Within the European + HapMap sample analyzed here, over 100 statistically significant PCA vectors were identified. That is, there is a >100 dimensional space within which structure can be teased out. (However, the largest single vector accounts for only a percent of total variation, and the integral over all 100 vectors is probably only a few percent.) Norwegians and Swedes could be resolved with 90 percent accuracy. Note the Patterson et al. paper was written before this recent analysis, which confirms their theoretical predictions of sensitivity. (Figure below.)

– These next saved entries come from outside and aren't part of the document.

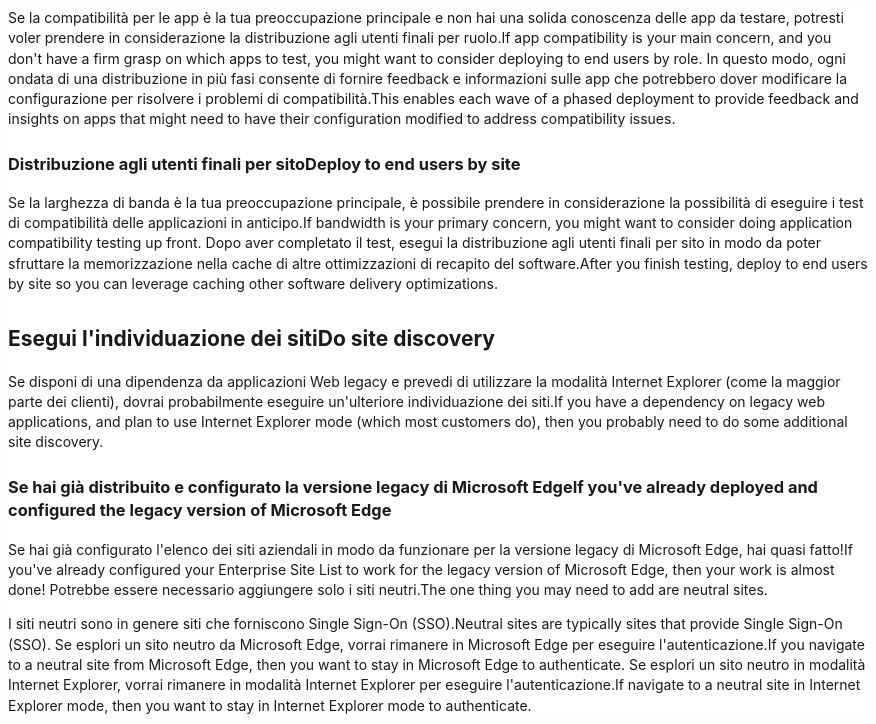 <span data-ttu-id="f0b9c-147">Se la compatibilità per le app è la tua preoccupazione principale e non hai una solida conoscenza delle app da testare, potresti voler prendere in considerazione la distribuzione agli utenti finali per ruolo.</span><span class="sxs-lookup"><span data-stu-id="f0b9c-147">If app compatibility is your main concern, and you don't have a firm grasp on which apps to test, you might want to consider deploying to end users by role.</span></span> <span data-ttu-id="f0b9c-148">In questo modo, ogni ondata di una distribuzione in più fasi consente di fornire feedback e informazioni sulle app che potrebbero dover modificare la configurazione per risolvere i problemi di compatibilità.</span><span class="sxs-lookup"><span data-stu-id="f0b9c-148">This enables each wave of a phased deployment to provide feedback and insights on apps that might need to have their configuration modified to address compatibility issues.</span></span>

### <a name="deploy-to-end-users-by-site"></a><span data-ttu-id="f0b9c-149">Distribuzione agli utenti finali per sito</span><span class="sxs-lookup"><span data-stu-id="f0b9c-149">Deploy to end users by site</span></span>

<span data-ttu-id="f0b9c-150">Se la larghezza di banda è la tua preoccupazione principale, è possibile prendere in considerazione la possibilità di eseguire i test di compatibilità delle applicazioni in anticipo.</span><span class="sxs-lookup"><span data-stu-id="f0b9c-150">If bandwidth is your primary concern, you might want to consider doing application compatibility testing up front.</span></span> <span data-ttu-id="f0b9c-151">Dopo aver completato il test, esegui la distribuzione agli utenti finali per sito in modo da poter sfruttare la memorizzazione nella cache di altre ottimizzazioni di recapito del software.</span><span class="sxs-lookup"><span data-stu-id="f0b9c-151">After you finish testing, deploy to end users by site so you can leverage caching other software delivery optimizations.</span></span>

## <a name="do-site-discovery"></a><span data-ttu-id="f0b9c-152">Esegui l'individuazione dei siti</span><span class="sxs-lookup"><span data-stu-id="f0b9c-152">Do site discovery</span></span>

<span data-ttu-id="f0b9c-153">Se disponi di una dipendenza da applicazioni Web legacy e prevedi di utilizzare la modalità Internet Explorer (come la maggior parte dei clienti), dovrai probabilmente eseguire un'ulteriore individuazione dei siti.</span><span class="sxs-lookup"><span data-stu-id="f0b9c-153">If you have a dependency on legacy web applications, and plan to use Internet Explorer mode (which most customers do), then you probably need to do some additional site discovery.</span></span>

### <a name="if-youve-already-deployed-and-configured-the-legacy-version-of-microsoft-edge"></a><span data-ttu-id="f0b9c-154">Se hai già distribuito e configurato la versione legacy di Microsoft Edge</span><span class="sxs-lookup"><span data-stu-id="f0b9c-154">If you've already deployed and configured the legacy version of Microsoft Edge</span></span>

<span data-ttu-id="f0b9c-155">Se hai già configurato l'elenco dei siti aziendali in modo da funzionare per la versione legacy di Microsoft Edge, hai quasi fatto!</span><span class="sxs-lookup"><span data-stu-id="f0b9c-155">If you've already configured your Enterprise Site List to work for the legacy version of Microsoft Edge, then your work is almost done!</span></span> <span data-ttu-id="f0b9c-156">Potrebbe essere necessario aggiungere solo i siti neutri.</span><span class="sxs-lookup"><span data-stu-id="f0b9c-156">The one thing you may need to add are neutral sites.</span></span>

<span data-ttu-id="f0b9c-157">I siti neutri sono in genere siti che forniscono Single Sign-On (SSO).</span><span class="sxs-lookup"><span data-stu-id="f0b9c-157">Neutral sites are typically sites that provide Single Sign-On (SSO).</span></span> <span data-ttu-id="f0b9c-158">Se esplori un sito neutro da Microsoft Edge, vorrai rimanere in Microsoft Edge per eseguire l'autenticazione.</span><span class="sxs-lookup"><span data-stu-id="f0b9c-158">If you navigate to a neutral site from Microsoft Edge, then you want to stay in Microsoft Edge to authenticate.</span></span> <span data-ttu-id="f0b9c-159">Se esplori un sito neutro in modalità Internet Explorer, vorrai rimanere in modalità Internet Explorer per eseguire l'autenticazione.</span><span class="sxs-lookup"><span data-stu-id="f0b9c-159">If navigate to a neutral site in Internet Explorer mode, then you want to stay in Internet Explorer mode to authenticate.</span></span>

The first author, Nick Patterson (profiled here), is a mathematician turned cryptographer turned quant (Renaissance) turned bioinformaticist.
Population Structure and Eigenanalysis
Nick Patterson et al. (Broad Institute of Harvard and MIT)
Current methods for inferring population structure from genetic data do not provide formal significance tests for population differentiation. We discuss an approach to studying population structure (principal components analysis) that was first applied to genetic data by Cavalli-Sforza and colleagues. We place the method on a solid statistical footing, using results from modern statistics to develop formal significance tests. We also uncover a general “phase change” phenomenon about the ability to detect structure in genetic data, which emerges from the statistical theory we use, and has an important implication for the ability to discover structure in genetic data: for a fixed but large dataset size, divergence between two populations (as measured, for example, by a statistic like FST) below a threshold is essentially undetectable, but a little above threshold, detection will be easy. This means that we can predict the dataset size needed to detect structure.
...Another implication is that these methods are sensitive. For example, given a 100,000 marker array and a sample size of 1,000, then the BBP threshold for two equal subpopulations, each of size 500, is FST = .0001. An FST value of .001 will thus be trivial to detect. To put this into context, we note that a typical value of FST between human populations in Northern and Southern Europe is about .006 . Thus, we predict: most large genetic datasets with human data will show some detectable population structure.